Questions on the material:
[1] Retype the healthcare essay word for word, starting with "EHR: What are" and going on through "seven years ago.".
[2] Decide whether each statement below agrees with the healthcare essay, and back each yes or no with the deciding words quoted from it.
(a) The writer survived a heart attack seven years ago.
(b) The writer's fellow consultants wanted to keep watching the news.
(c) The writer found a doctor through a colleague's referral.
[3] Carry on writing the healthcare essay from the point where it stops.

Text:
*** Block opens ***

EHR: What are the voices in your head telling you?

My favorite thing about healthcare is having witnessed it up close and personal both as a cancer patient in the 80’s and as the survivor of a heart attack seven years ago.

I was fortunate enough to have testicular cancer before Lance Armstrong made it seem kind of stylish.  Caught early, it’s one of the most curable cancers.  As those who’ve undergone the chemo will attest, the cure is almost potent enough to kill you.

I self-diagnosed while watching a local news cast in Amarillo where I was stationed on one of my consulting engagements.  As we were having dinner, my fellow consultants voted to change the channel—I however had lost my appetite.  I went to my room, looked in Yellow Pages—see how times have changed—and called the first doctor I found.  This is one of those times when Never Wrong Roemer hated being right.

*** Block closes ***

Listed entries:
*** Block opens ***

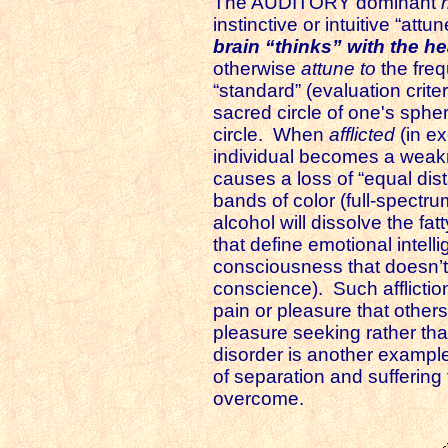
The AUDITORY dominant
instinctive or intuitive “at
brain “thinks” with the he
otherwise
attune to
the freq
“standard” (evaluation criter
sacred circle of one's sphe
circle. When
afflicted
(in ex
individual becomes a weakn
causes a loss of “equal dist
bands of color (full-spectru
alcohol will dissolve the fa
that define emotional inte
consciousness that doesn’t 
conscience). Such afflictio
pain or pleasure that other
pleasure seeking rather tha
disorder is another example 
of separation and suffering
overcome.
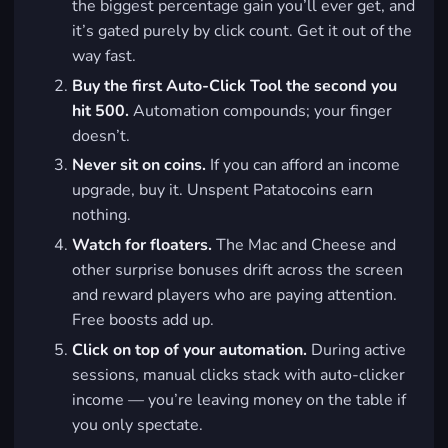
the biggest percentage gain you’ll ever get, and
it’s gated purely by click count. Get it out of the
way fast.
Buy the first Auto-Click Tool the second you
hit 500.
Automation compounds; your finger
doesn’t.
Never sit on coins.
If you can afford an income
upgrade, buy it. Unspent Patatocoins earn
nothing.
Watch for floaters.
The Mac and Cheese and
other surprise bonuses drift across the screen
and reward players who are paying attention.
Free boosts add up.
Click on top of your automation.
During active
sessions, manual clicks stack with auto-clicker
income — you’re leaving money on the table if
you only spectate.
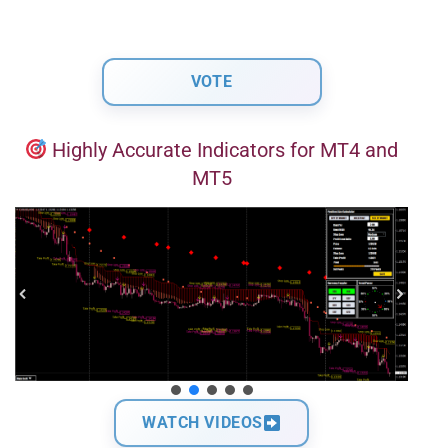
Highly Accurate Indicators for MT4 and
MT5
WATCH VIDEOS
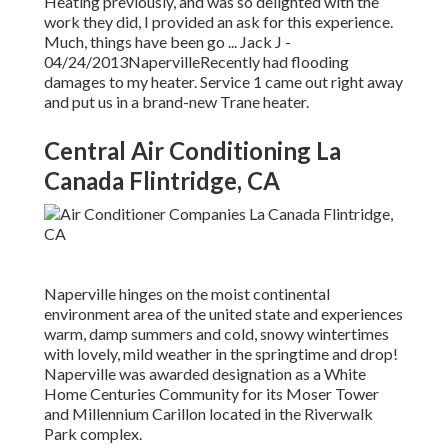
Heating previously, and was so delighted with the
work they did, I provided an ask for this experience.
Much, things have been go ... Jack J -
04/24/2013NapervilleRecently had flooding
damages to my heater. Service 1 came out right away
and put us in a brand-new Trane heater.
Central Air Conditioning La
Canada Flintridge, CA
Naperville hinges on the moist continental
environment area of the united state and experiences
warm, damp summers and cold, snowy wintertimes
with lovely, mild weather in the springtime and drop!
Naperville was awarded designation as a White
Home Centuries Community for its Moser Tower
and Millennium Carillon located in the Riverwalk
Park complex.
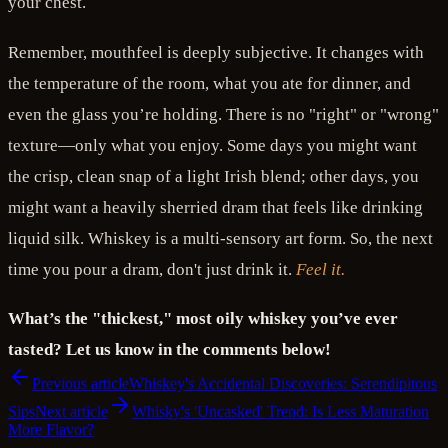
your chest.
Remember, mouthfeel is deeply subjective. It changes with
the temperature of the room, what you ate for dinner, and
even the glass you’re holding. There is no "right" or "wrong"
texture—only what you enjoy. Some days you might want
the crisp, clean snap of a light Irish blend; other days, you
might want a heavily sherried dram that feels like drinking
liquid silk. Whiskey is a multi-sensory art form. So, the next
time you pour a dram, don't just drink it.
Feel it.
What’s the "thickest," most oily whiskey you’ve ever
tasted? Let us know in the comments below!
Previous article
Whiskey's Accidental Discoveries: Serendipitous
Sips
Next article
Whisky's 'Uncasked' Trend: Is Less Maturation
More Flavor?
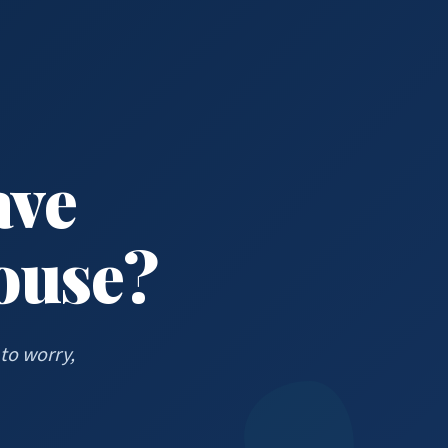
ave
House?
to worry,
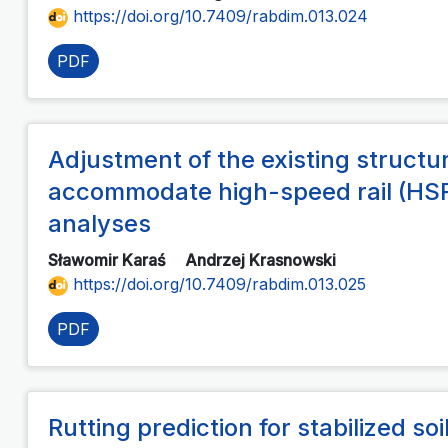
https://doi.org/10.7409/rabdim.013.024
PDF
Adjustment of the existing structu
accommodate high-speed rail (HSR
analyses
Sławomir Karaś
Andrzej Krasnowski
https://doi.org/10.7409/rabdim.013.025
PDF
Rutting prediction for stabilized so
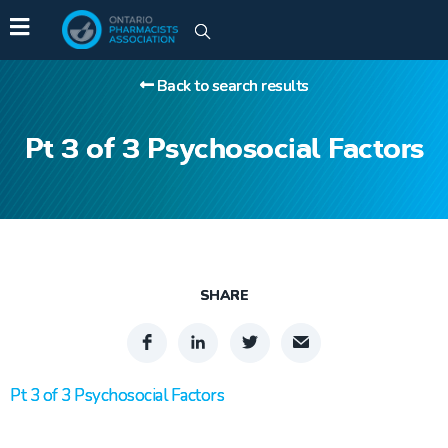
Back to search results
Pt 3 of 3 Psychosocial Factors
SHARE
Pt 3 of 3 Psychosocial Factors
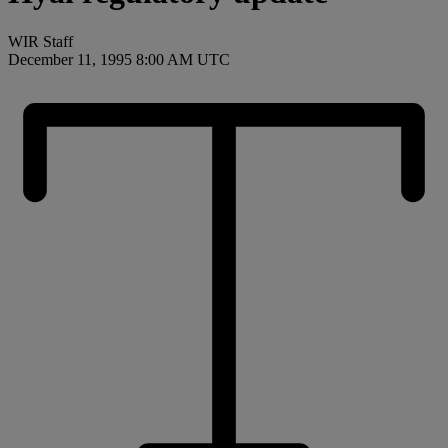
WIR Staff
December 11, 1995 8:00 AM UTC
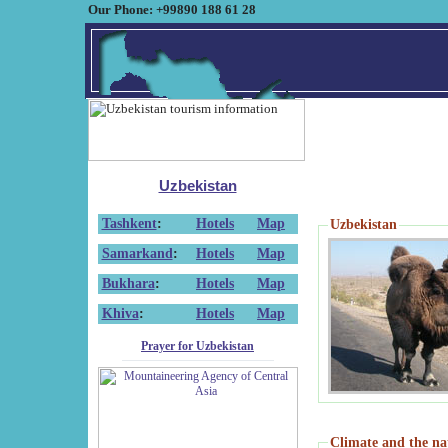
Our Phone: +99890 188 61 28
Uzbekistan
Tashkent
:
Hotels
Map
Uzbekistan
Samarkand
:
Hotels
Map
Bukhara
:
Hotels
Map
Khiva
:
Hotels
Map
Prayer for Uzbekistan
Climate and the na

*** Block closes ***

Answer set:
[1]
EHR: What are the voices in your head telling you?

My favorite thing about healthcare is having witnessed it up close and personal both as a cancer patient in the 80’s and as the survivor of a heart attack seven years ago.

[2]
(a) Yes: "as the survivor of a heart attack seven years ago."
(b) No: "my fellow consultants voted to change the channel"
(c) No: "looked in Yellow Pages—see how times have changed—and called the first doctor I found."

[3]
So, yada, yada, yada; my hair falls out in less time than it took to shower.  A few more rounds of chemo, the cancer’s gone and I start my see America recovery Tour, my wig and I visiting friends throughout the southeast.  If I had it to do over, I would go without the wig, but at twenty-seven the wig was my security blanket.  I don’t think it ever fooled anyone or anything—even my house plants snickered when I wore it around them.

I owned a TR-7 convertible—apparently it never lived up to its billing as the shape of things to come, more like the shape of things that never were.  My wig blew out of the convertible as I made my way through Smokey Mountain National Park.  I spent twenty minutes walking along the highway until I spotted what looked like a squirrel laying lifelessly on the shoulder—my wig.

The last stop on my tour was at a friend’s apartment in Raleigh.  Overheated from the long drive and the August sun, I decided to take a few laps in her pool.  I dove in the shallow end, swam the length of the pool, performed a near-flawless kick-turn and eased in to the Australian Crawl.  As I turned to gasp for air, I noticed I was about to lap my hair.  I also noticed a small boy, his legs dangling in the water, with a look of astonishment on his face.

My ego had reached rock bottom and had started to dig.  Realizing my wig wasn’t fooling anyone but me, I had one of those “know when to hold ‘em, know when to fold ‘em moments” and never again wore the wig after learning it was such a poor swimmer.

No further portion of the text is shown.